Chicken pho-style broth with pak choi

Main Serves 2 40 min
Pho is a deep aromatic broth into which noodles and accompaniments are added. The herbs, hoisin, chilli and lime are kept separate for you to add to taste. The broth can take hours to cook, so we’ve kick-started the recipe by building it on top of a standard stock, making this a quick version. The other ingredients are grated to give them a larger surface area from which to impart their flavour and speed up the process. The chicken and pak choi only take a few minutes to cook in the broth.

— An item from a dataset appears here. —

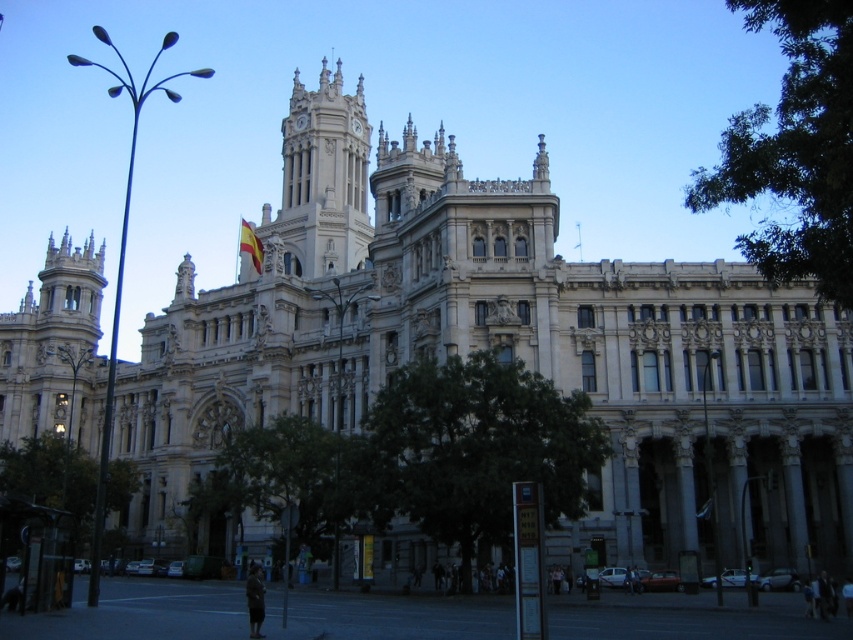
You are standing at a certain point and want to take a photo of the grand building. The point you are standing at is labeled as point (328, 147). Given that the distance from this point to the camera is 110.16 meters, can you estimate how far you are from the building?

The distance between point (328, 147) and the camera is 110.16 meters, so you are approximately 110.16 meters away from the building.

You are standing in front of a grand building with a central tower. There is a point marked at coordinates (x=323, y=179). What does this point most likely represent on the building?

The point at coordinates (x=323, y=179) corresponds to the white stone clock tower at upper center of the building.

The pak choi stalks keep a slight succulent crunch to them while the leaves wilt and soften; it is all part of their charm and texture.


  • 700ml chicken stock
  • 1 onion, peeled & coarsely grated
  • 1 carrot, peeled & coarsely grated
  • 15g ginger, peeled & grated
  • 2 tbsp tamari
  • 1 tsp coriander seeds
  • 1 star anise
  • 2 whole cloves
  • 100g flat rice noodles
  • 200g thinly sliced chicken breast
  • 3 spring onions, finely sliced
  • 1 pak choi, root end removed & discarded, leaves separated & any large ones cut in half, lengthways
  • 1 fresh red chilli, finely sliced into thin rings
  • bunch of Thai basil, to serve
  • bunch of coriander, to serve
  • 1 lime, cut into wedges, to serve
  • hoisin sauce, to serve
Image of Chicken pho-style broth with pak choi


Prep time: 10 min
Cooking time: 30 min
  • Step 1

    Put a pan of salted water on to boil for the noodles.
  • Step 2

    Meanwhile, tip the stock into a separate saucepan and add the onion, carrot, ginger, tamari, coriander seeds, star anise and cloves. Bring to a simmer and cook gently, so the liquid is hardly bubbling, for 20 mins.
  • Step 3

    Cook the noodles until just cooked. Drain and cool immediately under cold water, keep to one side. Give the pan a good clean.
  • Step 4

    Strain the stock through a sieve into the empty noodle pan, pressing as much liquid as you can from the vegetables. Bring back up to a simmer.
  • Step 5

    Add the chicken, spring onions and pak choi to the broth. Simmer for 3-4 mins, until the chicken has just cooked.
  • Step 6

    Meanwhile, divide the noodles between 2 deep bowls.
  • Step 7

    Ladle the stock, chicken and pak choi evenly between the bowls. Serve with the chilli, herbs, hoisin and lime on the side.
  • Step 8

    Scatter, tear and squeeze them into the broth to as you see fit.